- Died: 2003
- Other names: The New Sheriff; The Preacher; NX2;
- Occupation: CIA official
- Known for: played a role in the CIA's torture program

= Charlie Wise =

American interrogator & torturer

Charlie Wise was a Central Intelligence Agency official who played a role in the agency's torture program. Prior to his resignation, in 2003, Wise was the CIA's Chief of Interrogations.

Wise is said to have been one of the few individuals who were officially authorized to use the torture technique known as Waterboarding.

In December 2014, when the Senate's Intelligence Committee released a 600-page summary of its report on the CIA's use of torture, The Washington Post reported that Wise had called the program a “train [wreck] waiting to happen”. They reported he said “I intend to get the hell off the train before it happens.” According to The Washington Post, he subsequently voluntarily left the program, and resigned from the CIA.

However, on January 25, 2020, while testifying before a Guantanamo Military Commission over his own role in the torture program, outside psychologist James Mitchell said Wise was more extreme than he was, that he went far beyond the authorized techniques.

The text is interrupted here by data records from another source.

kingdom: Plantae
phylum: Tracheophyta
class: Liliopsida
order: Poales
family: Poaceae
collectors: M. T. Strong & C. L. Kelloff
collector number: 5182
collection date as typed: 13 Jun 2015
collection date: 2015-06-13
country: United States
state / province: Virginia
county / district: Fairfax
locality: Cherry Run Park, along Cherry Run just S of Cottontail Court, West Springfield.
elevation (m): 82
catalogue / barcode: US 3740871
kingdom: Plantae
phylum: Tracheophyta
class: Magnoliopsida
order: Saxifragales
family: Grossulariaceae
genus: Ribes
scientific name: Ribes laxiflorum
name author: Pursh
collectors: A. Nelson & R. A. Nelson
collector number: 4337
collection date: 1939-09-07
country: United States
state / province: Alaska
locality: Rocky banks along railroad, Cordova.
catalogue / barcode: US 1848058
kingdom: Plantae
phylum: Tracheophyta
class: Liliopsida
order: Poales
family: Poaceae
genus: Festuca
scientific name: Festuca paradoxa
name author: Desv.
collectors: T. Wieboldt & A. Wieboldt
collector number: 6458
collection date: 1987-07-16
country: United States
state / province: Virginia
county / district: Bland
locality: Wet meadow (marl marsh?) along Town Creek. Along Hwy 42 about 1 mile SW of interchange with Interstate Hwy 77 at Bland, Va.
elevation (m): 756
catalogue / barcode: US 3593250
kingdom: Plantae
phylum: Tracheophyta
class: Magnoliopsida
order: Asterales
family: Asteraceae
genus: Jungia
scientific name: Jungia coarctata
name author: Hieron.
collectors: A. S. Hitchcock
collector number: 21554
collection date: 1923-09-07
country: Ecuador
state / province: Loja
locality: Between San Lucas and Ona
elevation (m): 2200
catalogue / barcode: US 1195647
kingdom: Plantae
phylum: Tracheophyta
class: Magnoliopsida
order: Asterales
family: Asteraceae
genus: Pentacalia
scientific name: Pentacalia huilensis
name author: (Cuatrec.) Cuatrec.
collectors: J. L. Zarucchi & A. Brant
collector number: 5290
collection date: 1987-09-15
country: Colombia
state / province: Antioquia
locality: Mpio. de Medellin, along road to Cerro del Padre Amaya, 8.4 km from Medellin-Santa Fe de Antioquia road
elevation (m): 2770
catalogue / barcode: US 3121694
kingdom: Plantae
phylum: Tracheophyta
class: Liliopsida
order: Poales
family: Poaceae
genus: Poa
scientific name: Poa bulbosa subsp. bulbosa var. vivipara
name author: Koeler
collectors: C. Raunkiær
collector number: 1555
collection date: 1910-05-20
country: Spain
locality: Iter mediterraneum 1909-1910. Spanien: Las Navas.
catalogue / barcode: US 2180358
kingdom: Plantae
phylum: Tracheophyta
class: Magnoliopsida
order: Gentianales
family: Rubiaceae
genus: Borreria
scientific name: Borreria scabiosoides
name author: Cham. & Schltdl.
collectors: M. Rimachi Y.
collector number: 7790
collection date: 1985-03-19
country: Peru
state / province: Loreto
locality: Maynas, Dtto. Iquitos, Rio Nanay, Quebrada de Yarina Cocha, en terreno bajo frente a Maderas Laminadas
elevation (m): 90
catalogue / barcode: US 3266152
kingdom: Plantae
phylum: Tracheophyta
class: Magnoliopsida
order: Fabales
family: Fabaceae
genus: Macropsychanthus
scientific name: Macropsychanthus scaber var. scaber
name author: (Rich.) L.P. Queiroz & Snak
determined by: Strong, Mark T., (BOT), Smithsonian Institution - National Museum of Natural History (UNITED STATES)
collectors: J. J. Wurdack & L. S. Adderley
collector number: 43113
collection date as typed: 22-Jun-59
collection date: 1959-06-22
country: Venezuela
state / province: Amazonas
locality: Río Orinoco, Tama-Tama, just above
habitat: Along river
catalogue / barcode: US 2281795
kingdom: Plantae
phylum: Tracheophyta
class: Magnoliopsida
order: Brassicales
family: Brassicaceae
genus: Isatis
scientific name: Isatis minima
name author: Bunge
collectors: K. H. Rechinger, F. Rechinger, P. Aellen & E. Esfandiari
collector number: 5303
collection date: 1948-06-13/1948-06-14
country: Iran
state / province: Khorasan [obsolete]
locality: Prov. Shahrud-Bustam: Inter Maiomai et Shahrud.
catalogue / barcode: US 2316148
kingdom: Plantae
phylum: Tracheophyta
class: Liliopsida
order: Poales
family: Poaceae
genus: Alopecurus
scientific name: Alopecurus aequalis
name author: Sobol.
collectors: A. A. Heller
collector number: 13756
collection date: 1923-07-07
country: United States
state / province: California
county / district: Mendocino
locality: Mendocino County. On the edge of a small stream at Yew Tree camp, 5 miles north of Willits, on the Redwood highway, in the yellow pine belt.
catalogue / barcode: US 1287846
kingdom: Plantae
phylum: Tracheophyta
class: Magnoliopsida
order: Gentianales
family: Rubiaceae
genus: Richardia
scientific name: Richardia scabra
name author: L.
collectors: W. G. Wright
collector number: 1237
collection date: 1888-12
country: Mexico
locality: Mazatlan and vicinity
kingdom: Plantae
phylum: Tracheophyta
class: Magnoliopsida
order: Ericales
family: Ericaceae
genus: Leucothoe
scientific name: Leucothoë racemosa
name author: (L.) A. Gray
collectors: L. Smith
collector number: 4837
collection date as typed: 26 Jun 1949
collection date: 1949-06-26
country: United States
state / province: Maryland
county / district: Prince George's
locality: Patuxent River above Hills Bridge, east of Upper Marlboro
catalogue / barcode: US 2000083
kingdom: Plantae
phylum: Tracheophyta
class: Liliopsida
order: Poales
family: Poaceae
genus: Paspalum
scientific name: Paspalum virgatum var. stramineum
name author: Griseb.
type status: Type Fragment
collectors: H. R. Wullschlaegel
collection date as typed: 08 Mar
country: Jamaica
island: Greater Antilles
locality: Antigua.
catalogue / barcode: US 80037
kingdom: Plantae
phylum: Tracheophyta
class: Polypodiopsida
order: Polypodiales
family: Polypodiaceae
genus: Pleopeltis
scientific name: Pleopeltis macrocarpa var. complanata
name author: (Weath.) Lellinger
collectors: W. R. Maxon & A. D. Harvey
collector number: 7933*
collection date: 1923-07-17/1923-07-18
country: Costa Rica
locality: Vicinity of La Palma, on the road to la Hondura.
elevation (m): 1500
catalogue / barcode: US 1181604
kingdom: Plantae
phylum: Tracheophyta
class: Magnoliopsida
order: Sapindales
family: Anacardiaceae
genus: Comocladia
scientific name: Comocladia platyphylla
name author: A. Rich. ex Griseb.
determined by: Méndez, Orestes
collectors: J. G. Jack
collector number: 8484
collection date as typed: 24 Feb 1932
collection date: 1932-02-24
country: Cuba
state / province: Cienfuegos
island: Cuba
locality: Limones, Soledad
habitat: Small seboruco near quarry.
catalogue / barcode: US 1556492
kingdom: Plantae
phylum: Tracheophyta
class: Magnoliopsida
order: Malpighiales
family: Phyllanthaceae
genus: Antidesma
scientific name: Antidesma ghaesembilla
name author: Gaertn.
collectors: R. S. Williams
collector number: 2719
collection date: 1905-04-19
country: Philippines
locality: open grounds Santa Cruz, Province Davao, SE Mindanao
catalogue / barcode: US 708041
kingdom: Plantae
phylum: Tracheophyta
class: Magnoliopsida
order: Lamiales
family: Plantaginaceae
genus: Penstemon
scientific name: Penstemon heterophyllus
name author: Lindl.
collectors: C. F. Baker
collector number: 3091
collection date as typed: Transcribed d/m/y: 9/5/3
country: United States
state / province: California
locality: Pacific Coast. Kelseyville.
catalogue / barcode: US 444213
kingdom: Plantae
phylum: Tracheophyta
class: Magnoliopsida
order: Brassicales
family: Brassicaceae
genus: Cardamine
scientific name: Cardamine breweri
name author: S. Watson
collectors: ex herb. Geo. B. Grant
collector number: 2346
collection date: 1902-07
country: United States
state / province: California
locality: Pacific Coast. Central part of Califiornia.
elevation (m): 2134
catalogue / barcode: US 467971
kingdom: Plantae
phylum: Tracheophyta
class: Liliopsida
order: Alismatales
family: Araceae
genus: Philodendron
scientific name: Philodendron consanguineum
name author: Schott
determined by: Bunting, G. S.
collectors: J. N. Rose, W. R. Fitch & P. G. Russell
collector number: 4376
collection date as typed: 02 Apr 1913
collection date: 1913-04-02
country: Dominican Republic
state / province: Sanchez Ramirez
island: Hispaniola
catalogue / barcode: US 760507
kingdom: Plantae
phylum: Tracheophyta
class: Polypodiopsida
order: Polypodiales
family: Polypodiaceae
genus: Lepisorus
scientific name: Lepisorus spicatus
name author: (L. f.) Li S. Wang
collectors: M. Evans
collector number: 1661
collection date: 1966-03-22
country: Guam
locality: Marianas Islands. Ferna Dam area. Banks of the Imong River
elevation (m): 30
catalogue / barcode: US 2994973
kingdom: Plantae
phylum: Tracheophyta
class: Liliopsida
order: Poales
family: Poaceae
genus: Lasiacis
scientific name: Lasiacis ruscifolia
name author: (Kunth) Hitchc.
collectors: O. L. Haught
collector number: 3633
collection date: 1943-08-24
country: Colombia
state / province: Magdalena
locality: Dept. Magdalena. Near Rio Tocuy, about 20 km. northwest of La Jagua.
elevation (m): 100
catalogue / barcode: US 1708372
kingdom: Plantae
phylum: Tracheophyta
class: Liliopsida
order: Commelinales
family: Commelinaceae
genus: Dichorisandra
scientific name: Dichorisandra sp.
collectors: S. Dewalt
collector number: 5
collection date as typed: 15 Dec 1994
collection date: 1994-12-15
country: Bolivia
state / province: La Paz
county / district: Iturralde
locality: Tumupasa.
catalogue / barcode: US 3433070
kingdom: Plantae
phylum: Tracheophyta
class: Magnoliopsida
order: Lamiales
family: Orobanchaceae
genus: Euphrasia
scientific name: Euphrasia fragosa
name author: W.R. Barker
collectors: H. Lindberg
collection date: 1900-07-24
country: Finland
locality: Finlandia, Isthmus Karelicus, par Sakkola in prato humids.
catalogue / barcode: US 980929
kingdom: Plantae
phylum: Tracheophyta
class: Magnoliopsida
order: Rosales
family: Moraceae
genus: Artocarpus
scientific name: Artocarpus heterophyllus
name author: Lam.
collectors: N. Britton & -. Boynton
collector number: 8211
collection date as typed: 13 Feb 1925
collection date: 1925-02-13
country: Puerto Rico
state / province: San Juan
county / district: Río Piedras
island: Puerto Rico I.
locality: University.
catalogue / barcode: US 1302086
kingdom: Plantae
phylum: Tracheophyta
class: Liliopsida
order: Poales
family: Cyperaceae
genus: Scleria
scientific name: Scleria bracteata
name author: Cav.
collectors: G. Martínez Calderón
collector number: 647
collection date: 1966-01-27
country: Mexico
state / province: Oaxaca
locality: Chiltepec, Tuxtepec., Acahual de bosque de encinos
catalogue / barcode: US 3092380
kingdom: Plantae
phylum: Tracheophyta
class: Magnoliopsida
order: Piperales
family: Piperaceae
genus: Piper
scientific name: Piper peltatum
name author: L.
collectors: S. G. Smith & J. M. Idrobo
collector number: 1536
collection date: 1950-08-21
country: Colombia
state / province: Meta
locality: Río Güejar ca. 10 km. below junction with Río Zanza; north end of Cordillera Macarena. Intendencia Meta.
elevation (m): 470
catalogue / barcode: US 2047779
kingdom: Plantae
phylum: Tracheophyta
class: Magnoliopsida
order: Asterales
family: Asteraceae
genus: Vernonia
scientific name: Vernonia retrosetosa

Mitchell testified that he was one of the whistleblowers who reported Wise to the CIA's Inspector General. Mitchell testified that CIA HQ reassigned Wise after receiving those reports.

Mitchell testified that, when he arrived at the torture sites, Wise referred to himself as "the New Sheriff", symbolic of Wise's plans to take over the program.

According to The Washington Post, Wise had played a role in interrogations that used torture, in Beirut.
According to The Guardian Wise had taught The Contras how to torture, in Nicaragua.
According to Vice magazine Wise was responsible for introducing "rectal feeding", a technique tantamount to anal rape, into interrogations.

Wise suffered a fatal heart attack weeks after his resignation.